WORK TO BE COMPLETED
List every line of the entries that contains the string "DOM에서", treating uppercase and lowercase as different.

Document images with source code

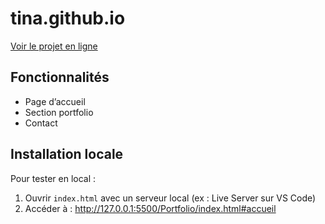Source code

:# tina.github.io

[Voir le projet en ligne](https://tina.github.io)
    
## Fonctionnalités
- Page d’accueil
- Section portfolio
- Contact

## Installation locale
Pour tester en local :
1. Ouvrir `index.html` avec un serveur local (ex : Live Server sur VS Code)
2. Accéder à : http://127.0.0.1:5500/Portfolio/index.html#accueil

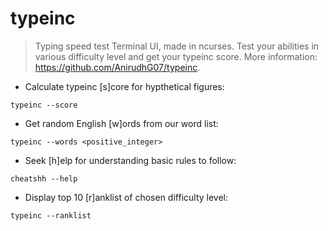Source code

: # typeinc

> Typing speed test Terminal UI, made in ncurses.
> Test your abilities in various difficulty level and get your typeinc score.
> More information: <https://github.com/AnirudhG07/typeinc>.

- Calculate typeinc [s]core for hypthetical figures:

`typeinc --score`

- Get random English [w]ords from our word list:

`typeinc --words <positive_integer>`

- Seek [h]elp for understanding basic rules to follow:

`cheatshh --help`

- Display top 10 [r]anklist of chosen difficulty level:

`typeinc --ranklist`
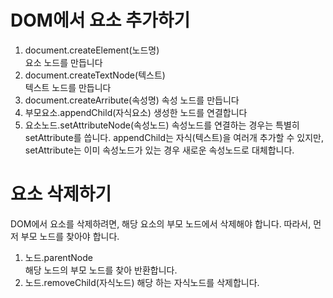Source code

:# DOM에서 요소 추가하기
1. document.createElement(노드명)  
	요소 노드를 만듭니다
2. document.createTextNode(텍스트)  
	텍스트 노드를 만듭니다
3. document.createArribute(속성명)
	속성 노드를 만듭니다
4. 부모요소.appendChild(자식요소)
	생성한 노드를 연결합니다
5. 요소노드.setAttributeNode(속성노드)
	속성노드를 연결하는 경우는 특별히 setAttribute를 씁니다. appendChild는 자식(텍스트)을 여러개 추가할 수 있지만, setAttribute는 이미 속성노드가 있는 경우 새로운 속성노드로 대체합니다.  
  


# 요소 삭제하기
DOM에서 요소를 삭제하려면, 해당 요소의 부모 노드에서 삭제해야 합니다. 따라서, 먼저 부모 노드를 찾아야 합니다.  
1. 노드.parentNode  
	해당 노드의 부모 노드를 찾아 반환합니다.
2. 노드.removeChild(자식노드)
	해당 하는 자식노드를 삭제합니다.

THE COMPLETED TASK
:# DOM에서 요소 추가하기
DOM에서 요소를 삭제하려면, 해당 요소의 부모 노드에서 삭제해야 합니다. 따라서, 먼저 부모 노드를 찾아야 합니다.  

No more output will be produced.